StormWatch (1995) A storm spotter training video produced by Moller, meteorologist Gary Woodall, and TESSA chairman and filmmaker Martin Lisius with financial support from the Meadows Foundation of Dallas. StormWatch was conceived when Moller approached Lisius and expressed his desire to offer a video that could update the earlier Tornadoes: A Spotter's Guide.

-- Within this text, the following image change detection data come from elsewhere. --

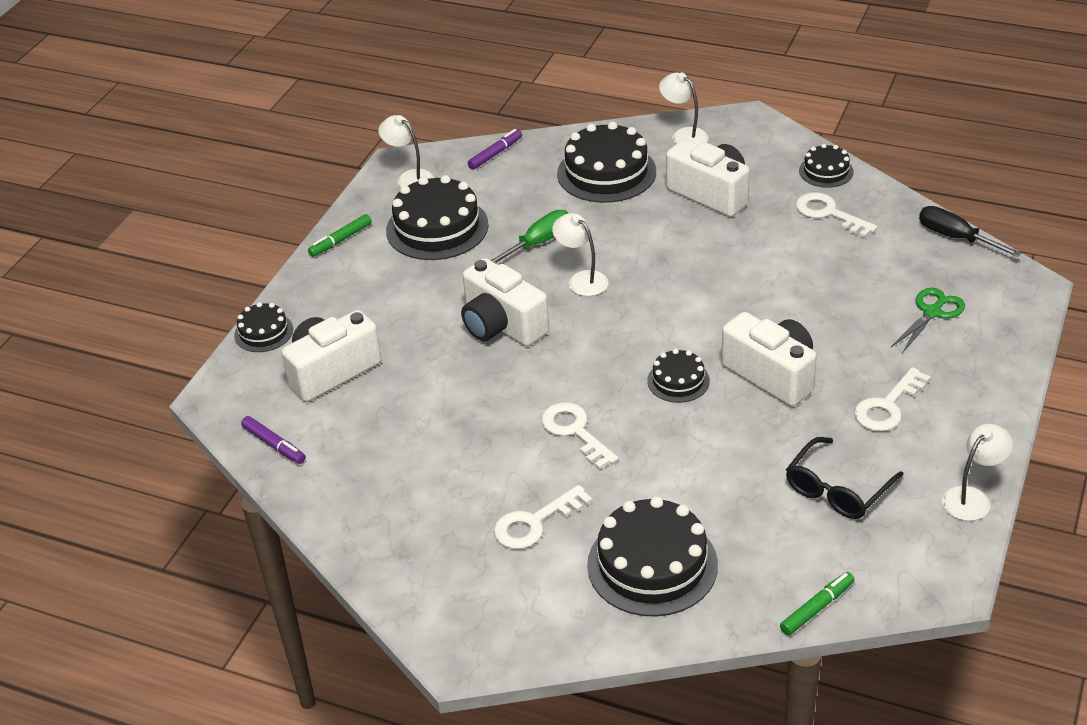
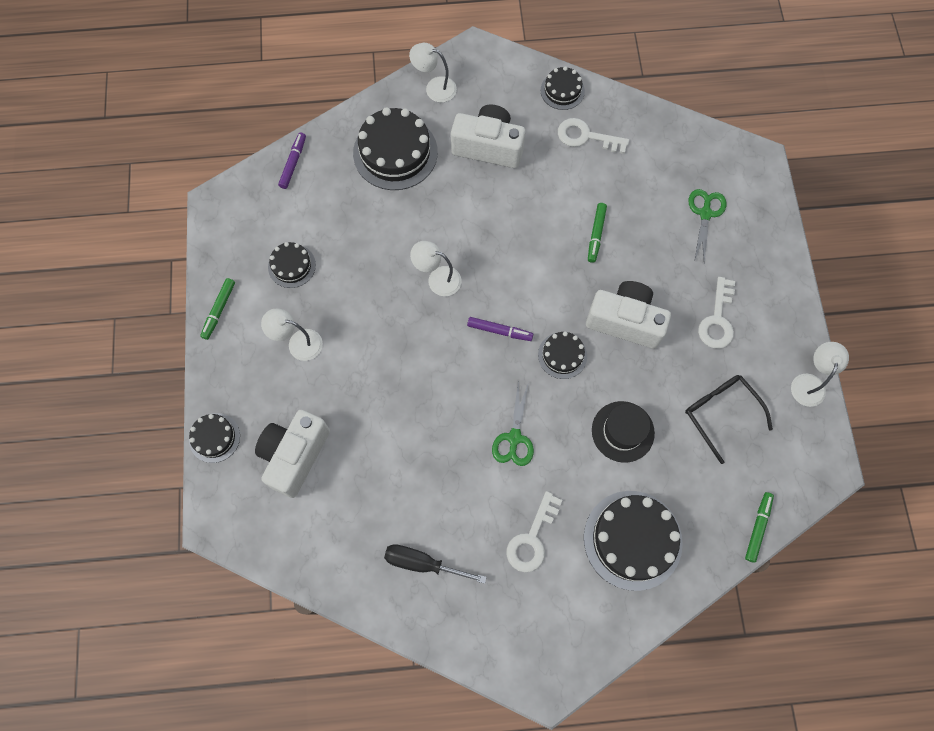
camera: 30 degrees left, 30 degrees up
purple marker [241,416,306,464] -> purple marker moved to [467,317,533,341]
white lamp [379,115,434,187] -> white lamp moved to [261,308,323,361]
black cake [386,175,489,260] -> black cake [268,242,316,288], size x0.54
white camera [461,258,549,346] -> none
green screwdriver [491,210,568,263] -> none
white key [542,402,618,470] -> green scissors [492,381,534,466]
black glasses [786,437,903,519] -> black glasses turned 135 degrees clockwise [685,375,773,464]
black screwdriver [919,206,1022,257] -> black screwdriver moved to [384,544,487,584]
none -> green marker [588,203,607,263]
none -> black hat [592,401,655,463]

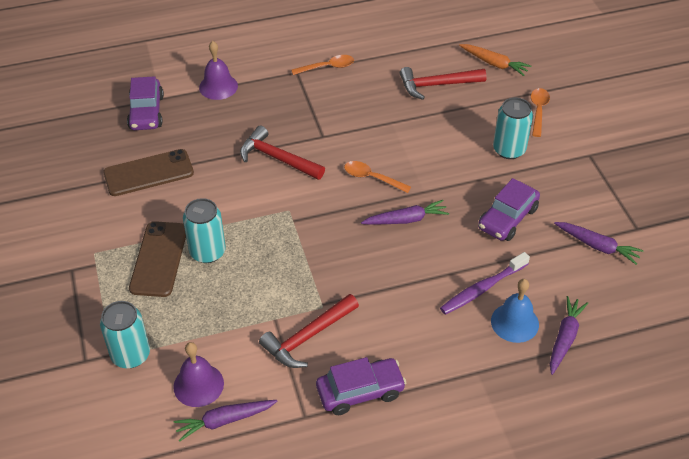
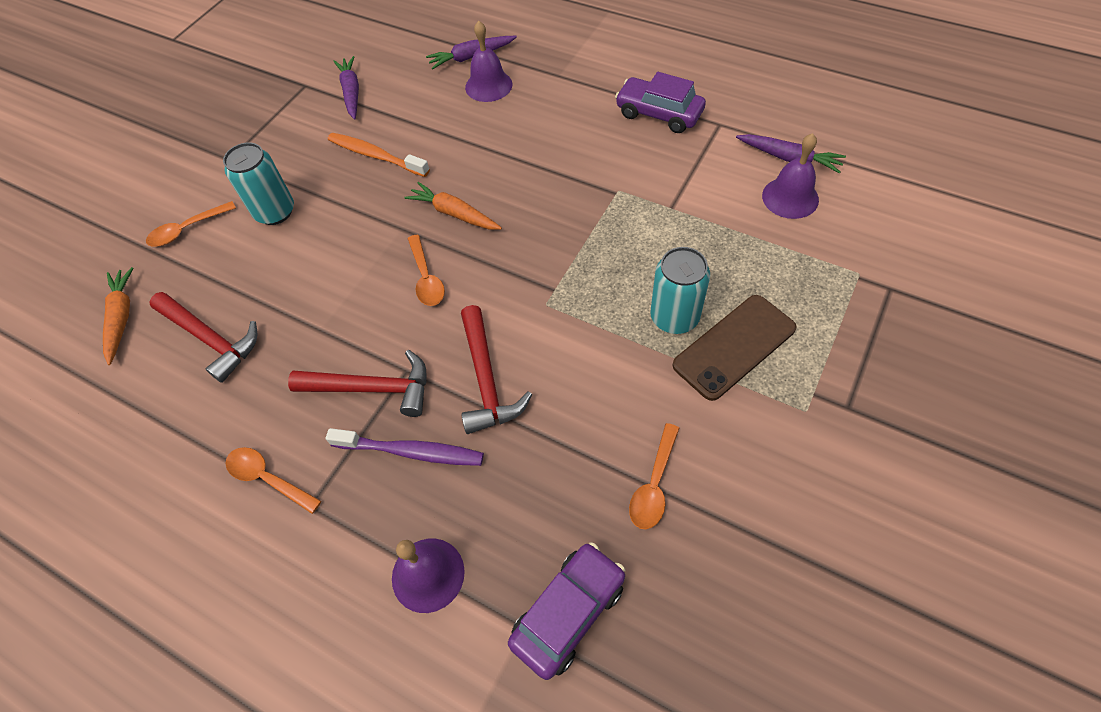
camera: 130 degrees left, 10 degrees up
turquoise can [100,301,150,368] -> none
brown phone [103,149,194,196] -> orange spoon [629,423,679,529]
red hammer [259,294,359,368] -> red hammer moved to [288,350,427,417]
purple carrot [361,200,449,225] -> orange carrot [404,182,502,230]
purple toothbrush [440,252,530,315] -> purple toothbrush moved to [326,428,484,466]
purple car [478,178,540,241] -> orange toothbrush [328,133,430,177]
blue bell [491,279,539,343] -> purple bell [465,21,512,102]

The Chasers of Tornado Alley (1996) Moller and research meteorologist Charles A. Doswell III appear in this award-winning documentary about storm chasing produced and directed by storm chaser and filmmaker Martin Lisius.

== Tributes ==
"Alan R. Moller - Chaser, Photographer, and Forecaster Extraordinaire" written by Charles A. Doswell III

"Some Memories of Al Moller" by Storm Prediction Center meteorologist Roger Edwards

"Remembering Al Moller" by engineer and meteorologist Timothy P. Marshall

==Personal life==
Moller contracted early-onset Alzheimer's disease and died of complications thereof on June 19, 2014, aged 64. Moller enjoyed drag racing and fast cars, baseball, travel, western art, barbecue, and blues music. He was a recognized photographer, traveling the Plains, American Southwest, and Rocky Mountains to shoot scenes such as wildflowers, mountain and canyon landscapes, sometimes waiting hours for the favorable light.